Prince Epenge, porte-parole de l’opposition, a lancé un appel solennel à la population. « Nous ne céderons pas. Nous unirons nos forces et nos énergies pour empêcher cette loi de s’appliquer dans notre pays », a-t-il déclaré. Il a également insisté sur l’état d’esprit de la population, qu’il décrit comme « en colère et déterminée à rejeter le troisième mandat et tout projet de balkanisation ».
À Kinshasa, l’inquiétude grandit parmi la population
Pendant que les dirigeants de la coalition Article 64 planifient leur prochaine stratégie, les habitants de la capitale expriment leurs craintes. Beaucoup redoutent que les futures mobilisations ne dégénèrent en violences, perturbant ainsi la vie quotidienne.
Un Kinois interrogé s’interroge : « Leur mode d’action sera-t-il pacifique ? Il faut absolument éviter des pertes humaines ». Un autre craint que « le climat politique à Kinshasa ne se dégrade davantage suite à cette décision ».
Un troisième habitant dénonce ce qu’il perçoit comme une stratégie du pouvoir : « C’est le gouvernement qui cherche à semer le chaos. Il n’hésite pas à envoyer des individus pour perturber les rassemblements de l’opposition ». Un quatrième évoque les risques pour les citoyens : « Ce sont les populations qui paieront le prix fort lors des manifestations ».

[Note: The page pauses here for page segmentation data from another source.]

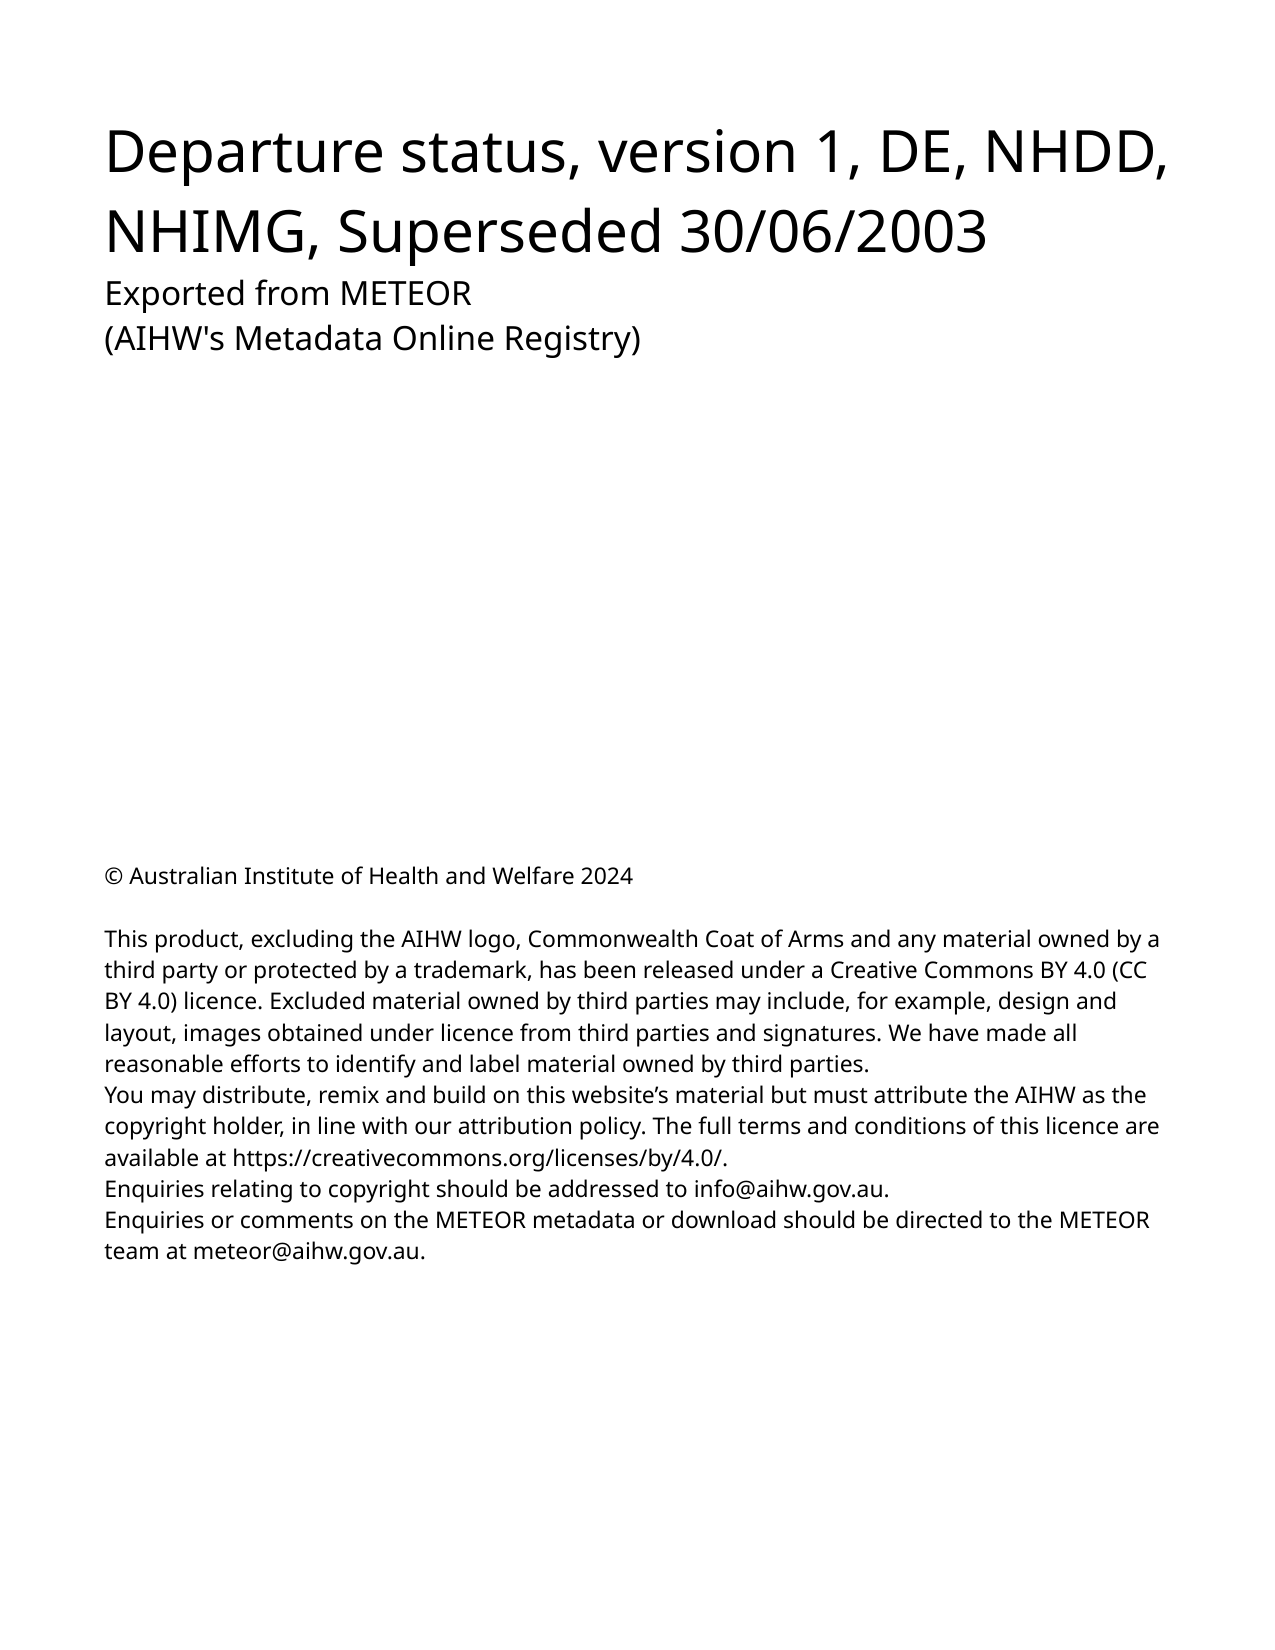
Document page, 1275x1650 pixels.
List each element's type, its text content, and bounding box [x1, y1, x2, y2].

text Enquiries or comments on the METEOR metadata or download should be directed to the METEOR team at meteor@aihw.gov.au. [104, 1204, 1171, 1266]
text Enquiries relating to copyright should be addressed to info@aihw.gov.au. [104, 1173, 1171, 1204]
text This product, excluding the AIHW logo, Commonwealth Coat of Arms and any material owned by a third party or protected by a trademark, has been released under a Creative Commons BY 4.0 (CC BY 4.0) licence. Excluded material owned by third parties may include, for example, design and layout, images obtained under licence from third parties and signatures. We have made all reasonable efforts to identify and label material owned by third parties. [104, 923, 1171, 1079]
subtitle Exported from METEOR [104, 269, 1171, 315]
text © Australian Institute of Health and Welfare 2024 [104, 860, 1171, 891]
text You may distribute, remix and build on this website’s material but must attribute the AIHW as the copyright holder, in line with our attribution policy. The full terms and conditions of this licence are available at https://creativecommons.org/licenses/by/4.0/. [104, 1079, 1171, 1173]
subtitle (AIHW's Metadata Online Registry) [104, 315, 1171, 360]
title Departure status, version 1, DE, NHDD, NHIMG, Superseded 30/06/2003 [104, 110, 1171, 269]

Un dialogue politique compromis ?
Timo Roujean, expert à la Fondation Konrad Adenauer, met en garde contre les conséquences d’une promulgation rapide de la loi. Selon lui, si le président Félix Tshisekedi signe le texte avant le 15 août, les tentatives de dialogue politique pourraient échouer, alimentant les discours les plus radicaux.
« En signant la loi avant cette date, le président risque de rendre toute négociation impossible », explique-t-il. Il ajoute que dans un contexte déjà tendu, où certains évoquent un « coup d’État constitutionnel », cette décision de la Cour constitutionnelle pourrait offrir des arguments aux partisans de la confrontation violente.
La décision de la Cour constitutionnelle marque donc un tournant dans la crise politique congolaise. Entre le camp présidentiel, désormais doté d’un cadre légal, et une opposition déterminée à bloquer toute réforme constitutionnelle, les prochaines semaines s’annoncent cruciales pour l’avenir du pays.